18th January – Atanasovden
A holiday linked to New Year customs, St. Atanas, the lord of snow and ice rides into the mountains in his silk shirt on his white horse ordering the winter to leave and the summer to come. For this reason the holiday is considered mid winter’s day.A black chicken or hen is slaughtered and prepared with rice. It is shared among neighbours and friends as a protection against illness, the wings are saved as it is believed that they have healing powers.The twin brothers Anton and Atanas were ironsmiths and both the 17th and 18th January are celebrated by smiths and related professions. Many of the customs and superstitions of the days are interconnected.
21st January – Babinden
Although literally translated it implies ‘day of the grandmothers or old women’, it is in fact known as midwife day. Dedicated to the health of the child, the midwives visit the homes of recently delivered children to bathe them and anoint them with oil and honey.

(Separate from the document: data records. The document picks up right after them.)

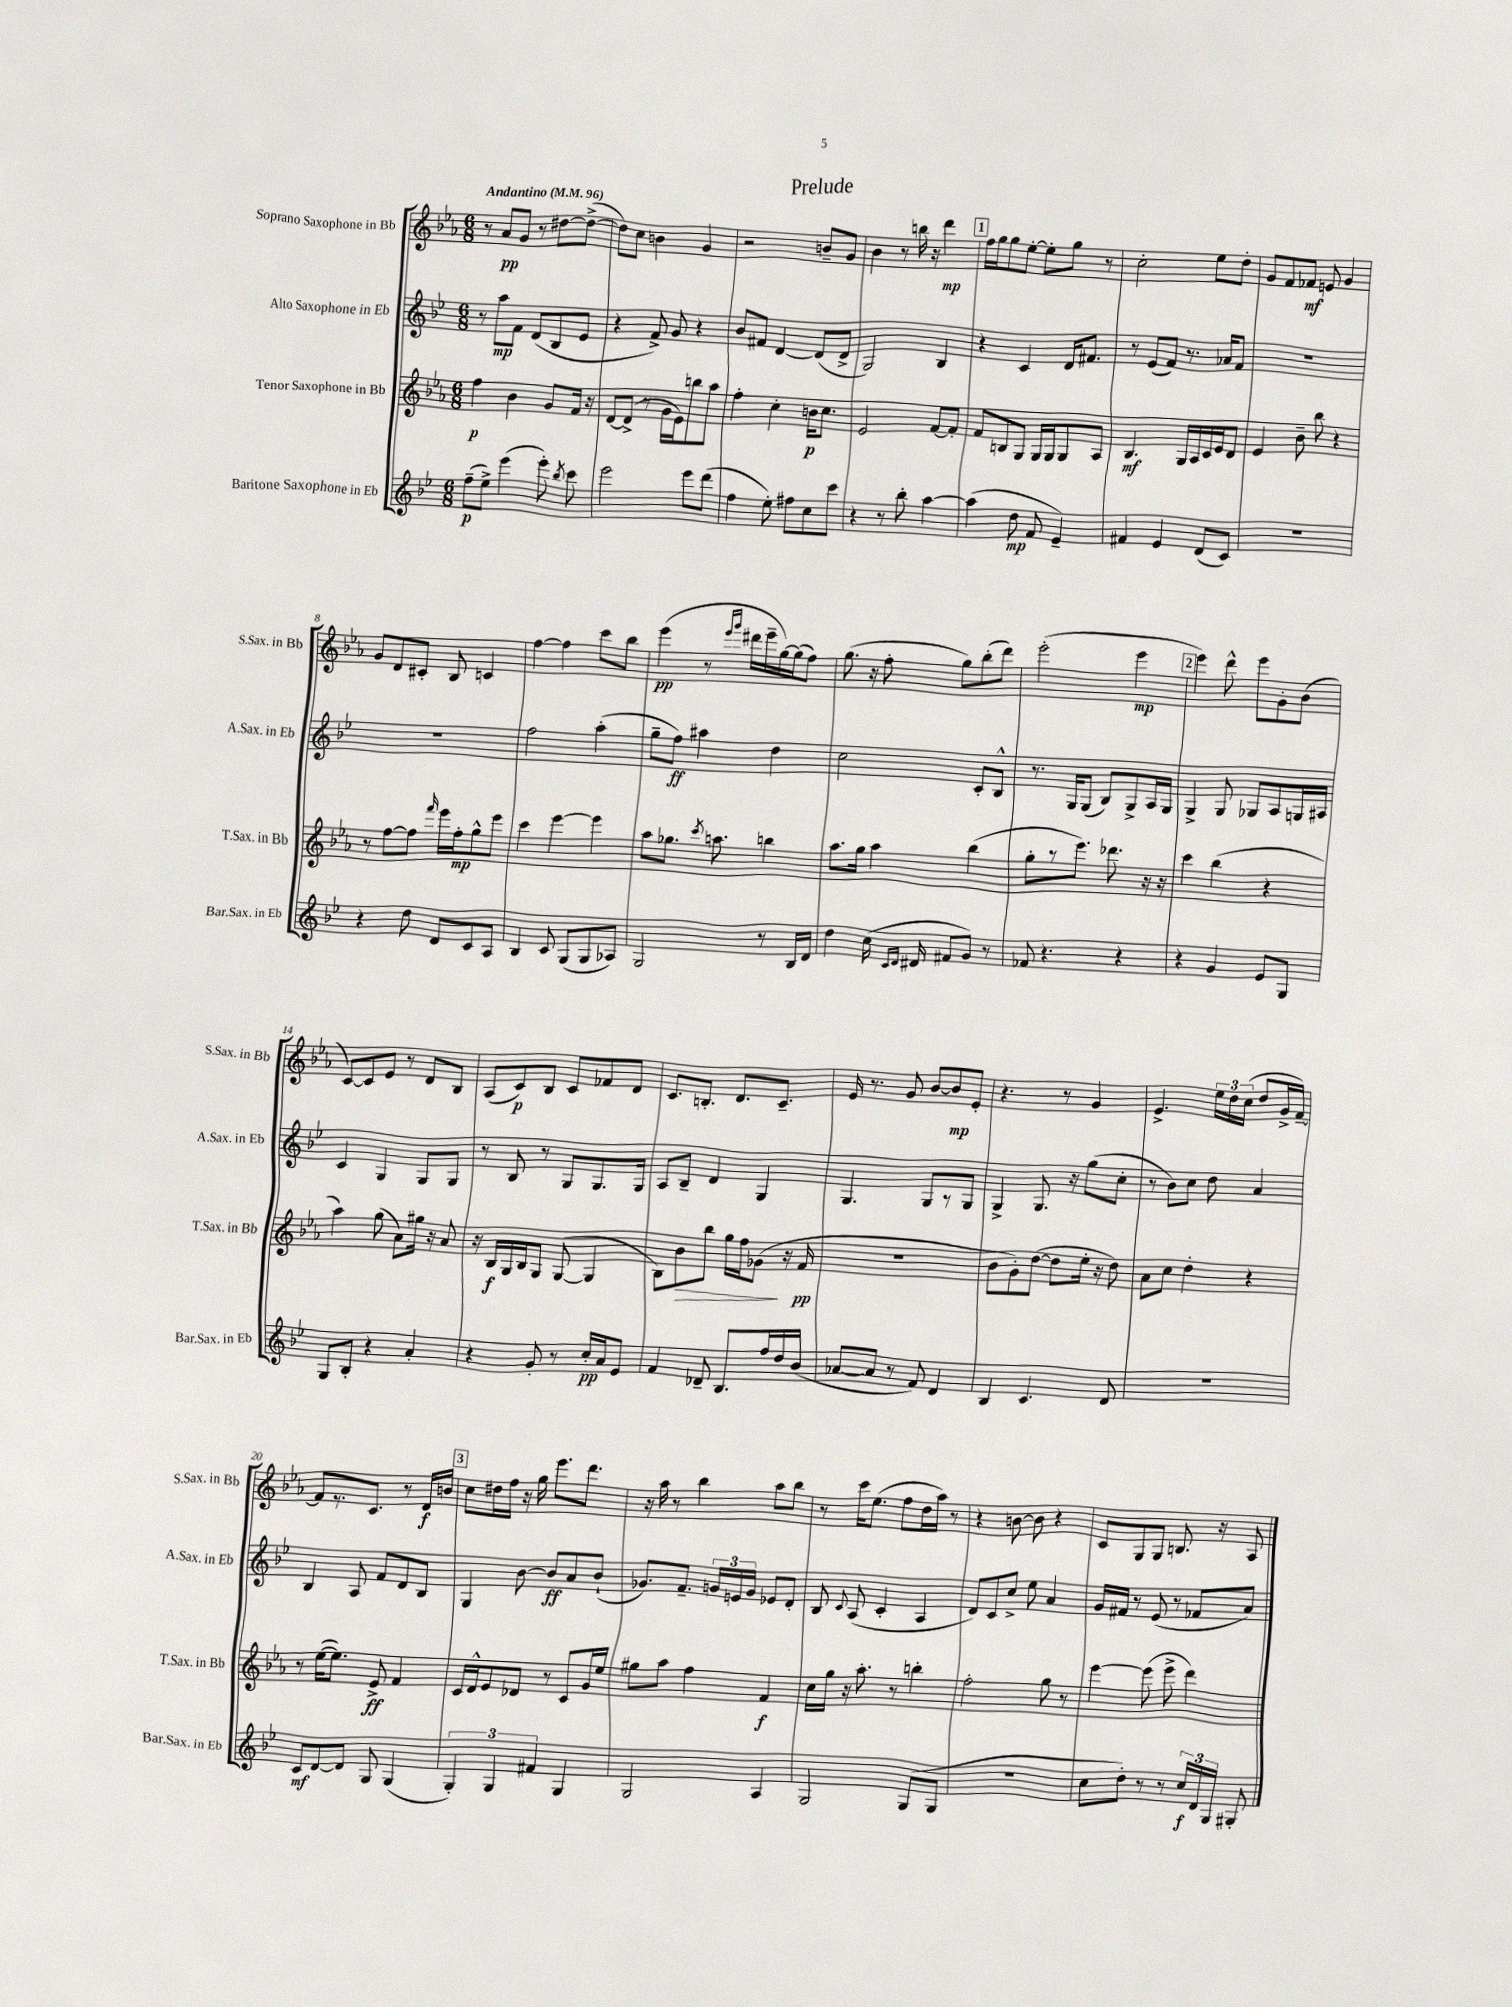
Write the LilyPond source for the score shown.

\header { title = "Prelude" }
<<
\new StaffGroup <<
\new Staff = "s0" \with { instrumentName = "Soprano Saxophone in Bb" shortInstrumentName = "S.Sax. in Bb" } {
    \clef treble \key ees \major \numericTimeSignature \time 6/8 \tempo "Andantino" 4 = 96
    \autoBeamOff r8 aes'8[\pp g'8] r8 dis''8[~ dis''8]~->( |
    dis''8[) c''8] b'4 g'4 |
    r2 b'8[-- g'8] |
    bes'4 r8 b''16 r16 d'''4\mp |
    \mark \markup { \box "1" } f''16[ g''16 g''8 ees''8]~-. ees''8[-. g''8] r8 |
    c''2-. ees''8[ d''8]-. |
    g'8[ f'8 fes'8]\mf e'8 g'4 |
    g'8[ d'8 cis'8]-. bes8 c'4 |
    f''4~ f''4 c'''8[ bes''8] |
    ees'''4\pp( r8 \grace { ees'''16[ g'''16] } dis'''16[ ees'''16-- g''16~) g''16( f''8]) |
    g''8.( r16 f''8-. g''8[) bes''8-.( d'''8]) |
    ees'''2-.( ees'''4\mp |
    \mark \markup { \box "2" } ees'''4) d'''8-^ ees'''8[ g'8-. bes'8]( |
    c'8[~) c'8 ees'8] r8 d'8[ bes8] |
    aes8[( c'8\p) bes8] c'8[ fes'8 d'8] |
    c'8.[ b8.]-. d'8.[ c'8.]-- |
    ees'16 r8. g'8 bes'8[~ bes'8\mp ees'8]-. |
    r4. r8 g'4 |
    ees'4.-> \tuplet 3/2 { ees''16[ d''16 c''16]( } d''8[ g'16-> f'16]~--) |
    f'8[ r8. c'8.] r8 d'16[\f b'16] |
    \mark \markup { \box "3" } c''8[ dis''16 f''16] r16 g''16 ees'''8.[ d'''8.] |
    r16 aes''16 r8 bes''4 aes''8[ bes''8] |
    r8 c'''16[ ees''8.]( f''8[ d''16 aes''16]) r8 |
    r4 b'8~ b'8 r4 |
    c'8[ g8 g8] b8. r16 aes8 \bar "|." |
}
\new Staff = "s1" \with { instrumentName = "Alto Saxophone in Eb" shortInstrumentName = "A.Sax. in Eb" } {
    \clef treble \key bes \major \numericTimeSignature \time 6/8
    \autoBeamOff r8 a''8[\mp f'8] d'8[( bes8 ees'8] |
    r4 f'8->) g'8 r4 |
    bes'8[ fis'8] d'4~ d'8[( d'8]-> |
    g2) bes4 |
    \mark \markup { \box "1" } r4 c'4 d'16[ fis'8.] |
    r8 ees'8[( f'8]) r8. aes'16[ f'8] |
    R2. |
    R2. |
    f''2 a''4-.( |
    g''8[-- f''8]\ff) ais''4 d''4 |
    c''2 c'8[-. bes8]-^ |
    r8. g16[ g8]( bes8[) g8-> a16 g16] |
    \mark \markup { \box "2" } g4-> g8 ges8[ a8 g16 ais16] |
    c'4 g4 g8[ g8] |
    r8 bes8 r8 g8[ g8. g16] |
    a8[ bes8]-- d'4 g4 |
    g4. g8[ r8 g8] |
    g4-> g8. r16 g''8[( c''8]-. |
    r8 bes'8[) c''8] d''8 a'4 |
    bes4 a8 f'8[ d'8 bes8] |
    \mark \markup { \box "3" } g4 bes'8~ bes'8[\ff a'8 bes'8]-!( |
    ges'8.[) f'8.]-- \tuplet 3/2 { g'16[ e'16 g'16] } ees'8[ d'8]-. |
    bes8 \appoggiatura { c'8 } a8( c'4-. a4 |
    d'8[) c'8 c''8]-> ees''8 a'4 |
    g'16[ fis'16] r8 ees'8( r8 fes'8[ a'8]) \bar "|." |
}
\new Staff = "s2" \with { instrumentName = "Tenor Saxophone in Bb" shortInstrumentName = "T.Sax. in Bb" } {
    \clef treble \key ees \major \numericTimeSignature \time 6/8
    \autoBeamOff f''4\p bes'4 g'8[ f'16] r16 |
    d'8[~ d'8]->( r8 g'16[ ees'16) b''8 aes''8] |
    f''4-. c''4-. b'16[\p c''8.] |
    ees'2 f'8[~ f'8]-. |
    \mark \markup { \box "1" } f'8[ b8 g8] g16[ g16 g8 aes8] |
    bes4.\mf g16[ aes16 c'16 ees'16 d'8] |
    ees'4 bes'8-- bes''8 r4 |
    r8 f''8[~ f''8] \grace { f'''16 } ees'''16[ f''16-.\mp g''8-^ ees'''8] |
    c'''4 ees'''4~ ees'''4 |
    aes''8[ ges''8.] \acciaccatura { c'''8 } a''8. b''4 |
    aes''8.[ g''16] aes''4 bes''4( |
    g''8[-. r8 ees'''8.]) des'''8. r16 r16 |
    \mark \markup { \box "2" } c'''4 bes''4( r4 |
    aes''4) g''8( aes'8[) gis''16] r16 aes'8 |
    r16 bes16[\f g16 bes16 g8] g8~( g4 |
    bes8[) bes'8\> bes''8] g''16[ f''16 ges'8]\!( r16 f'16\pp |
    R2. |
    bes'8[ g'8-.) d''8]~( d''8[ ees''16]-. r16 d''8) |
    aes'8[ c''8] d''4-. r4 |
    r8 ees''16[~( ees''8.]) ees'8->\ff f'4 |
    \mark \markup { \box "3" } c'16[ d'16-^ ees'8 des'8] r8 c'8[ g'16 ees''16] |
    gis''8[ aes''8] f''4 f'4\f |
    c''16[ g''16] r16 aes''8.-. r8 b''4-. |
    f''2-. g''8 r8 |
    ees'''4~ ees'''8( ees'''8-> d'''4) \bar "|." |
}
\new Staff = "s3" \with { instrumentName = "Baritone Saxophone in Eb" shortInstrumentName = "Bar.Sax. in Eb" } {
    \clef treble \key bes \major \numericTimeSignature \time 6/8
    \autoBeamOff f''8[--\p( ees''8]->) ees'''4( ees'''8-.) \acciaccatura { bes''8 } c'''8 |
    ees'''2 ees'''8[ d'''8]( |
    f''4 ees''8-.) fis''8[ c''8 c'''8] |
    r4 r8 bes''8-. a''4~ |
    \mark \markup { \box "1" } a''4( d''8\mp f'8 ees'4--) |
    fis'4 ees'4 d'8[( c'8]) |
    R2. |
    r4 d''8 d'8[ c'8 a8] |
    bes4 c'8 g8[( g8 aes8]) |
    g2 r8 bes16[ d'16] |
    d''4 c''16( \grace { c'16[ d'16] } dis'16 fis'8[ g'8]) r8 |
    fes'8 r4. r4 |
    \mark \markup { \box "2" } r4 g'4 ees'8[ g8] |
    g8[ bes8]-. r4 a'4-. |
    r4 g'8-. r8 c''16[-.\pp a'16 ees'8] |
    f'4 des'8-- bes8.[ f''16 d''16 bes'16]( |
    aes'8[~ aes'8] r8 f'8) d'4 |
    bes4 c'4. d'8 |
    R2. |
    c'8[\mf d'8~ d'8] g8 g4( |
    \mark \markup { \box "3" } \tuplet 3/2 { g4-.) g4 fis'4 } g4 |
    g2 a4 |
    g2 g8[( g8] |
    R2. |
    c''8[ d''8]-.) r8 r8 \tuplet 3/2 { c''16[\f d'16 g16] } gis8-. \bar "|." |
}
>>
>>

31st January – Sredzimie (Midwinter)
A remnant from the oldest Indo-European New Year it is celebrated here by all the varios herdsmen (cow, sheep, pigs)
1st February – Trifon Zarezan
A day dedicated to the trimming of the vines.Early in the morning the housewife prepares a ceremonial bread, boils a chicken and prepares a flask of wine, all of which are placed in a colourful woolen bag together with a bottle of holy water from the church. Facing the rising sun, several twigs are cut from one or three roots either in the middle or in a corner of the vineyard. The vine is ‘watered’ with wine and the blessed water to protect it from hail and frost. The cut twigs are twisted into wreaths, which are worn or used to decorate wine bottles. Others are taken home and placed next to the icon.After the pruning of the vine the men settle down to a festive meal in the vineyard. In some areas a ‘wine king’ is crowned, his happiness will reflect in the harvest. The wine king is pulled on a special cart back to the village where the celebrations continue for the next two days!
3rd February – Semen Den (Seeds Day)
It is said that if a woman wants to conceive she must stand at a crossroad giving out “pinched corn bread”. Pinch means that the dough has been pinched many times to mark the pattern of a cross.
14th February – Valentine’s Day
Originally celebrated as Trifon Zarezan, post communist Bulgaria could not resist the temptation of declaring this day the day of lovers just as in the West and so Trifon was moved. Real wine lovers use it as an excuse to celebrate twice under the same pretext!
Kukeri (The Mummers Custom)
This is one of the most spectacular pagan events in the Bulgarian calendar and usually coincides with the start of the Orthodox lent although dates vary according to regions. A carnival of masked men dressed in goats or sheep skins and carrying huge bells the noise is deafening as they make their way around the village chasing off bad spirits and illnesses, making way for a rich and plentiful harvest.